■ **To-do item**:
Rewrite all of the items below, changing each "slice" to "wedge" and leaving everything else unchanged. Leave the pictures out.

■ **Material provided**:
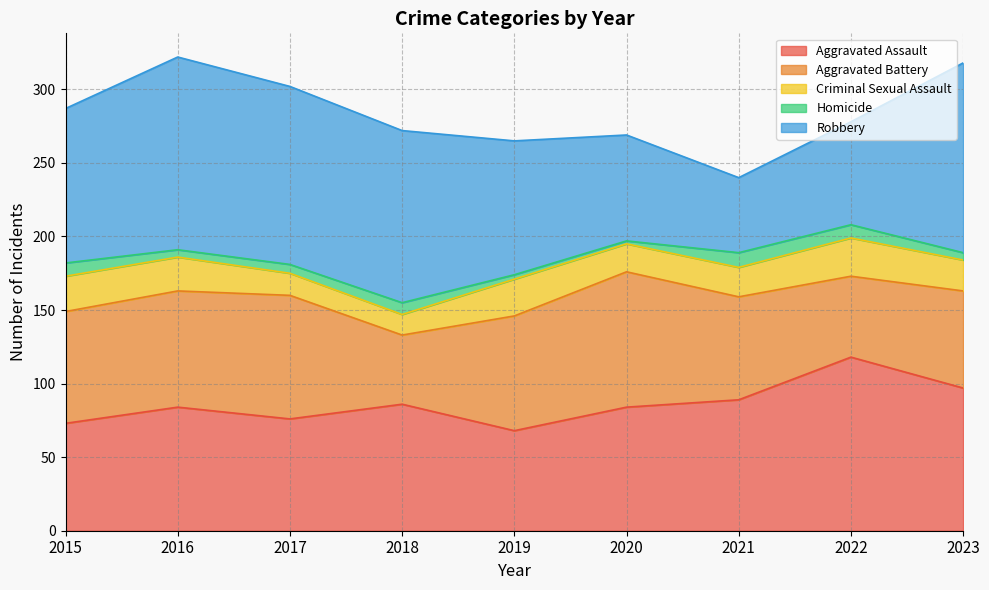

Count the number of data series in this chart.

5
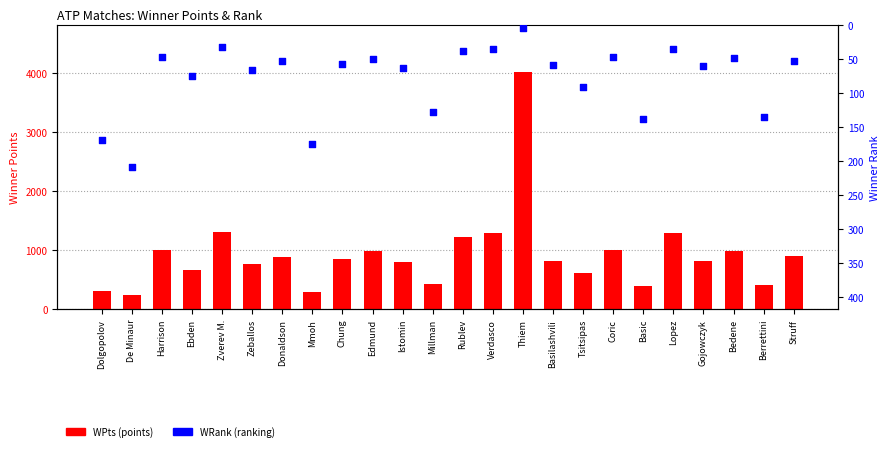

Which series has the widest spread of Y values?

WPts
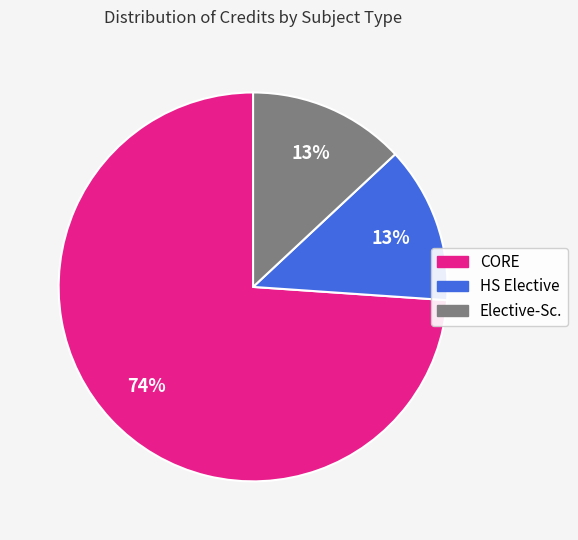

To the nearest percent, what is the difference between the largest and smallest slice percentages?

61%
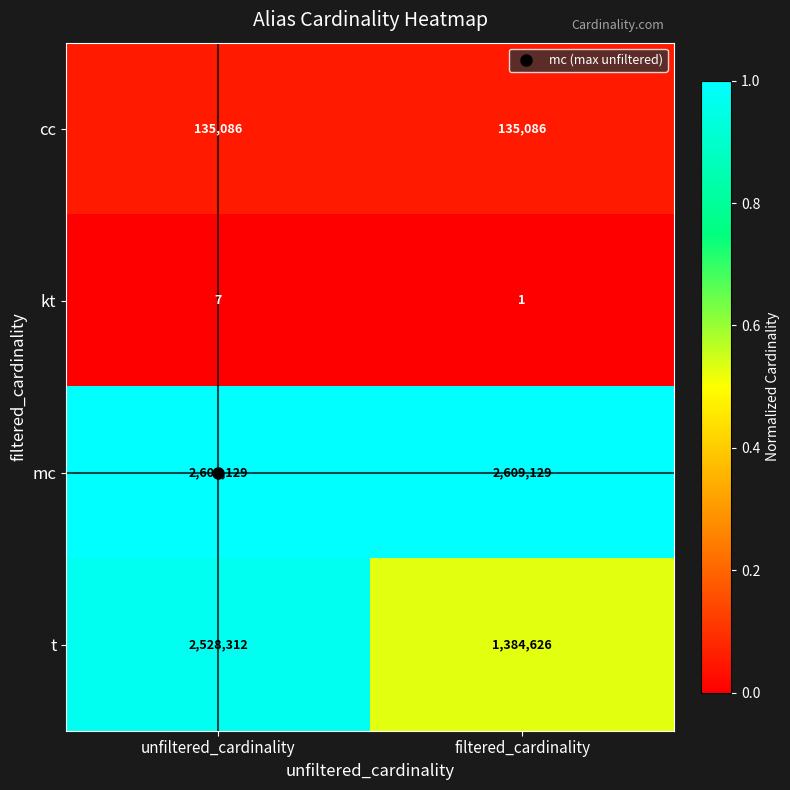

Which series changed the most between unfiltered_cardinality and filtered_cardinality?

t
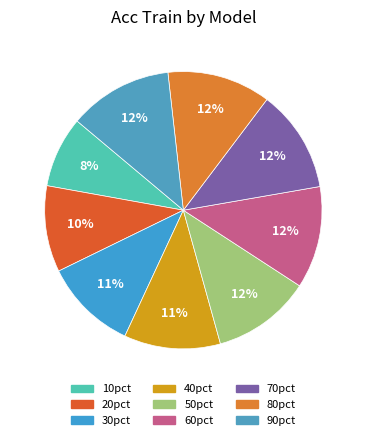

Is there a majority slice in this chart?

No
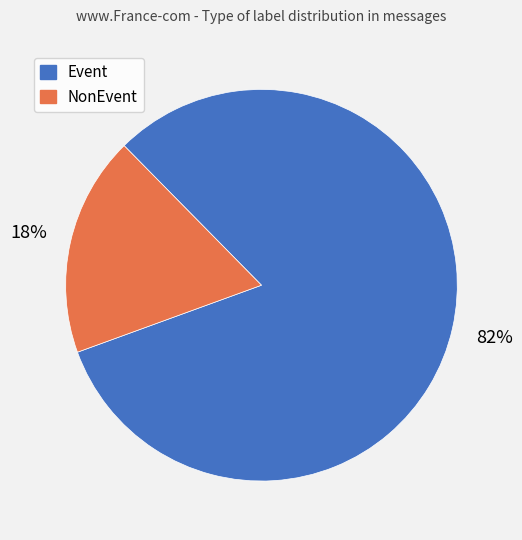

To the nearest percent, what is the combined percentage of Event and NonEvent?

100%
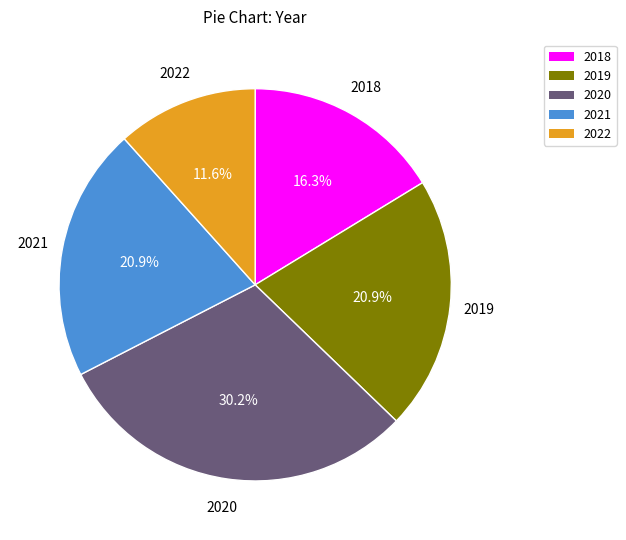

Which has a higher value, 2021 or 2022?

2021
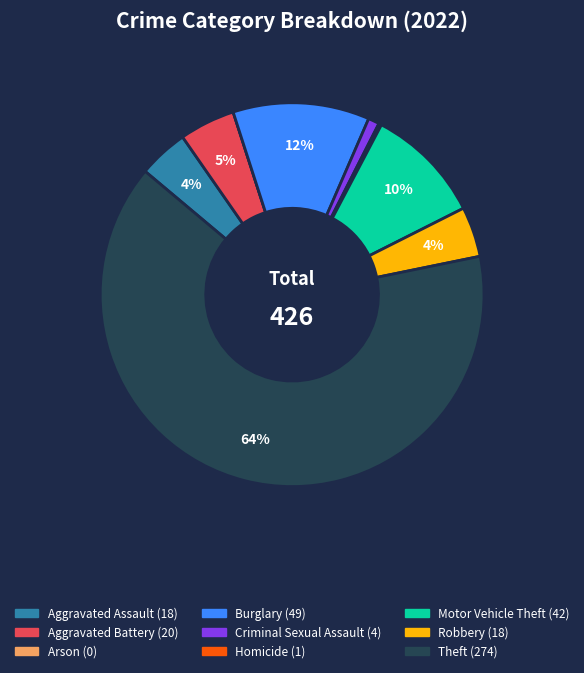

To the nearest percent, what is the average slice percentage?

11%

■ **Solution to this problem**:
Count the number of data series in this chart.

5

Which series has the widest spread of Y values?

WPts

To the nearest percent, what is the difference between the largest and smallest wedge percentages?

61%

Which series changed the most between unfiltered_cardinality and filtered_cardinality?

t

Is there a majority wedge in this chart?

No

To the nearest percent, what is the combined percentage of Event and NonEvent?

100%

Which has a higher value, 2021 or 2022?

2021

To the nearest percent, what is the average wedge percentage?

11%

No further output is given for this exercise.